We have all, at one time or another, entered a bar and immediately felt out of place. At the most extreme level this can evoke a sense of trespassing. This...
We have all, at one time or another, entered a bar and immediately felt out of place. At the most extreme level this can evoke a sense of trespassing. This was very much the narrative behind this photograph. To be greeted by an overtly territorial crew with menace and attitude.
But for the story to work, two things had to coalesce as one - the characters and the interior. I like playing with the cold, it adds a visceral layer to the story and in this case, it hints at an outpost on the final frontier. Surely the further off the beaten track we travel, the greater the chance of being the outsider.

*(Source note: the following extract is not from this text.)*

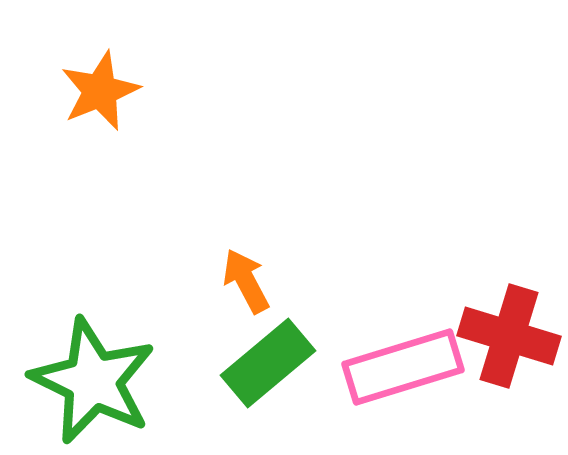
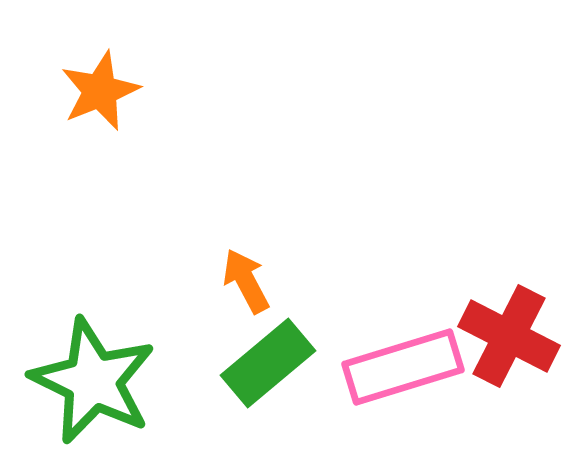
red cross: rotated 10 degrees clockwise
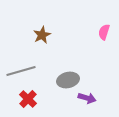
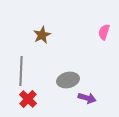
gray line: rotated 72 degrees counterclockwise
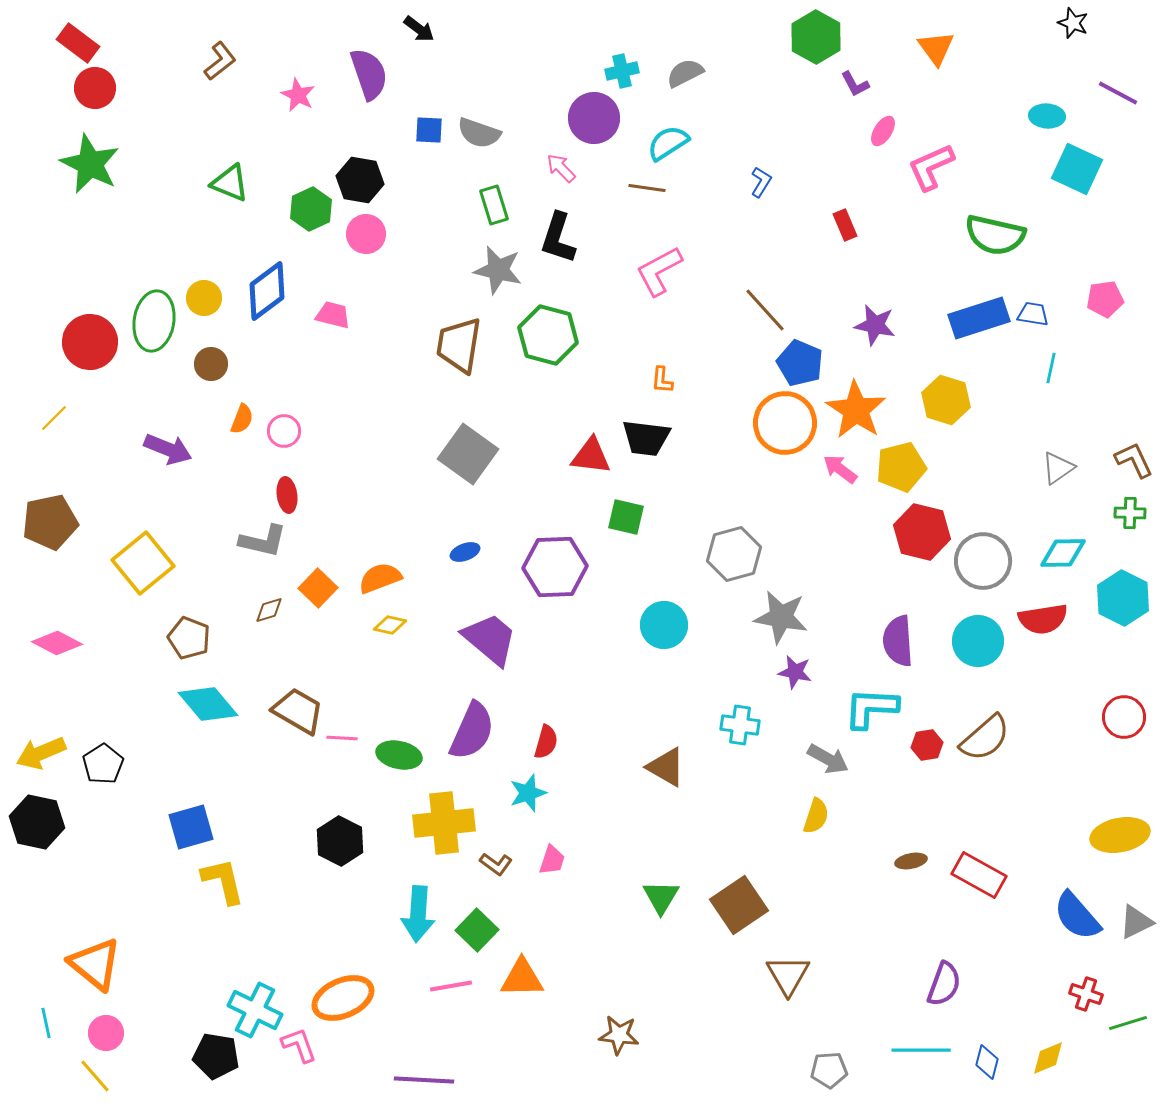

This is a frame that exhausts every inch available in the camera and that was my intent. There were so many characters I wanted to include, but I was also reluctant to lose the mood of the frozen saloon. The icicles on the frosty bison with the snow laden television playing True Grit were key assets that needed to be seen to amplify the sense of cold.
Our key asset was, of course, Cindy Crawford and she had to have sovereignty of the joint. She can play a badass very well and that was her ascribed role.
It is not easy for everything to come together in such a tight setting as one tension spot can ruin the whole pastiche. It’s akin to camels and the eye of the needle. The wolf’s paw on this occasion came very close to Cindy’s shot glass, but we got away with it.
The wolf is actually a domestic dog breed called tamaskan - he is not 100% wolf, but that mattered little, as he merely added to the sense of trespass. The only reason to linger in this bar would appear to be the landlady. Maybe she could be won over? Who knows, but she certainly owns the image.